Datacenters zijn tegenwoordig 24 uur per dag bezig met het verwerken van berekeningen die nodig zijn om de vele vragen te beantwoorden aan AI-diensten zoals OpenAI, ChatGPT en Google’s Gemini. Volgens het gepubliceerde onderzoek van Riverside zou het wekelijks schrijven van slechts één commando (prompt) door elk van de 100 miljoen gebruikers van de virtuele assistent ChatGPT, leiden tot een verbruik van vijf miljoen liter water per week. De meeste datacenters gebruiken namelijk waterkoelsystemen om oververhitting van de servers te voorkomen.

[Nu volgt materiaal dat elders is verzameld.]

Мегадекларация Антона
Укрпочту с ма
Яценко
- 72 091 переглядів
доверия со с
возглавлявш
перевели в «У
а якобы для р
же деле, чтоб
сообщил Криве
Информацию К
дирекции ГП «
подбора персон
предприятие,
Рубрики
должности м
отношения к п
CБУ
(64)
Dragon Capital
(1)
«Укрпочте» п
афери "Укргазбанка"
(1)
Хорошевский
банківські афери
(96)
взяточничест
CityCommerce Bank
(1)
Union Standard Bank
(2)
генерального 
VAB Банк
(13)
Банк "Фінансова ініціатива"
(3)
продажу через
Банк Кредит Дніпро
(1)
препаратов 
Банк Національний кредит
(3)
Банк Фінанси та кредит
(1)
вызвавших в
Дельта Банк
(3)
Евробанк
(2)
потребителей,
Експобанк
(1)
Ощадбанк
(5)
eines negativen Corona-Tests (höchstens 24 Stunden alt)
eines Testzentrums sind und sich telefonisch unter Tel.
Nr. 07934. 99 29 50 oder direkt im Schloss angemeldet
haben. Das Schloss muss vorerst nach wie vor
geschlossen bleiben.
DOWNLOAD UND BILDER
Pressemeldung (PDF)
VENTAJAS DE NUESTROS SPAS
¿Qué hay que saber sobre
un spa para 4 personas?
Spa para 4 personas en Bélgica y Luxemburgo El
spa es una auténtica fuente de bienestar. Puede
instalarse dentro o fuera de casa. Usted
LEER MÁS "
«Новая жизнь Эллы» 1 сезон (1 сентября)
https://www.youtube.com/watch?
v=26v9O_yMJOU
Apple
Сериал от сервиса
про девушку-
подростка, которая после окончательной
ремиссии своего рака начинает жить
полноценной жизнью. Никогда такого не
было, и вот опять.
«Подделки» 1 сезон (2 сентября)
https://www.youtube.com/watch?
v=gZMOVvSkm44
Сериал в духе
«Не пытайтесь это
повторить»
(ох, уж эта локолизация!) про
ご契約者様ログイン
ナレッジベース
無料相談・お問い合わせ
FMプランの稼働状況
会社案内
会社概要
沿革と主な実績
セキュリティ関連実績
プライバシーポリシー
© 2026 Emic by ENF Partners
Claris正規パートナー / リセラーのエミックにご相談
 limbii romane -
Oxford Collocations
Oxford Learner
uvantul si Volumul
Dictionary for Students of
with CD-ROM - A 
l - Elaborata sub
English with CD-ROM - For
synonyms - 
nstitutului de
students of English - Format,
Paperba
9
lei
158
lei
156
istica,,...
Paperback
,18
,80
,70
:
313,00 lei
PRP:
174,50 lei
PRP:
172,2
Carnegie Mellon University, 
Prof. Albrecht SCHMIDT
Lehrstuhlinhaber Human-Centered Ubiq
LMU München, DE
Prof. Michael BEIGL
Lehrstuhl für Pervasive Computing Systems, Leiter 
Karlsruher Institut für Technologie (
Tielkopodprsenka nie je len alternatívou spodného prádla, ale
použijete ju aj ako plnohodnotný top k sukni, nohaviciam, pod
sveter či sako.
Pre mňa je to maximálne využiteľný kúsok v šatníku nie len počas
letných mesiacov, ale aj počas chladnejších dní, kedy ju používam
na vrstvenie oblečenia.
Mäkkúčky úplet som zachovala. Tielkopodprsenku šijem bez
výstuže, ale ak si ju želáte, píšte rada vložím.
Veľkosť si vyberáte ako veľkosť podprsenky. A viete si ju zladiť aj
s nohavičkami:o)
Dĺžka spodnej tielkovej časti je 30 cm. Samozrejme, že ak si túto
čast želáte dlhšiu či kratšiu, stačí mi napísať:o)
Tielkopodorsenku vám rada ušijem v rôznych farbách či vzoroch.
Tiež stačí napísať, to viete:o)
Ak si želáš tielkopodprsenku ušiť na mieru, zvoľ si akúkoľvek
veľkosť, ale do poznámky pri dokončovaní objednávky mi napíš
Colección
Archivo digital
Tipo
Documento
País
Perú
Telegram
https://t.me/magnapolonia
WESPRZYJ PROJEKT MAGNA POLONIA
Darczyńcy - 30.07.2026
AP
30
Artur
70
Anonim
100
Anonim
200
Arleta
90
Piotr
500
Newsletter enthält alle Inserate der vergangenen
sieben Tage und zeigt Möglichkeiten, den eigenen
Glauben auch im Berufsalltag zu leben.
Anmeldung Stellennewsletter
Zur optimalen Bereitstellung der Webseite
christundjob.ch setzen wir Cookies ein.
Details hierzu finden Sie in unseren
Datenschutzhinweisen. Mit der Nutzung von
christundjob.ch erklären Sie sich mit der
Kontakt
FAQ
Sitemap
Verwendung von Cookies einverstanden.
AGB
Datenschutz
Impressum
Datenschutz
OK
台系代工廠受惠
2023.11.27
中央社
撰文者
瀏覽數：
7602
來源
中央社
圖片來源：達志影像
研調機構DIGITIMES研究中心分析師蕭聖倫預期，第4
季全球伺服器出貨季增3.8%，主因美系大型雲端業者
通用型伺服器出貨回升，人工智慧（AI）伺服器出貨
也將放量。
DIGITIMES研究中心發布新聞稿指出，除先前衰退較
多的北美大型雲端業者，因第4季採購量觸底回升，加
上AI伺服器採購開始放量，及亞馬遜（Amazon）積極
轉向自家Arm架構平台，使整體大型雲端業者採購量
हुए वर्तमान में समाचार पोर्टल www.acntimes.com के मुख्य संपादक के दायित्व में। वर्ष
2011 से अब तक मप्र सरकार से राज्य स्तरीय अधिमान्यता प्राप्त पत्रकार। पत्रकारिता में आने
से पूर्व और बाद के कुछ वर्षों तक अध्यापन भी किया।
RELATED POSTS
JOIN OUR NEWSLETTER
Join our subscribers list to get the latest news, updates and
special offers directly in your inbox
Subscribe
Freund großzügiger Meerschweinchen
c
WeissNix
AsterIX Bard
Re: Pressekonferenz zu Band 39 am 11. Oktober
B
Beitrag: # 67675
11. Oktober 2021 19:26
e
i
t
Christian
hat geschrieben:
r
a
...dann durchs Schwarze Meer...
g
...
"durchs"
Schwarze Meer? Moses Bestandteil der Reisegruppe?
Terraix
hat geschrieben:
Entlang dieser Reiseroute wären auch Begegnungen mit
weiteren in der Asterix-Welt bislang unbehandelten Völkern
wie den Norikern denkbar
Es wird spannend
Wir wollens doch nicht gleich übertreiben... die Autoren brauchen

VAN BEWUSTWORDING NAAR INNOVATIE
De water-footprint van AI-modellen zal als een collectieve topprioriteit moeten worden aangepakt, voordat deze een onomkeerbare impact heeft op de wereldwijde watervoorraad. Er zijn genoeg voorbeelden van bedrijven die innovatieve ecologische oplossingen hebben geïmplementeerd om hun systemen efficiënter te maken en hun waterimpact te verminderen. Ook de grote technologiebedrijven zetten zich in voor dit doel en hebben hun streven gecommuniceerd om tegen 2030 een grotere hoeveelheid water terug te geven dan zij in hun directe activiteiten hebben gebruikt.
WATERVERBRUIK VAN AI: PROCESOPTIMALISATIE
Volledig bewustwording van je water-footprint is de eerste stap in het toepassen van efficiëntieoplossingen. Het is daarbij essentieel om meetinstrumenten te gebruiken die voldoen aan hoge veiligheids- en betrouwbaarheidsnormen. Denk aan slimme flowmeters om waterverbruik in real-time te monitoren, waterlekdetectoren om snel eventuele inefficiënties te identificeren en verspilling te minimaliseren, en sondes voor het analyseren van waterkwaliteit, om mogelijk gevaarlijke besmetting van apparatuur en operators te voorkomen.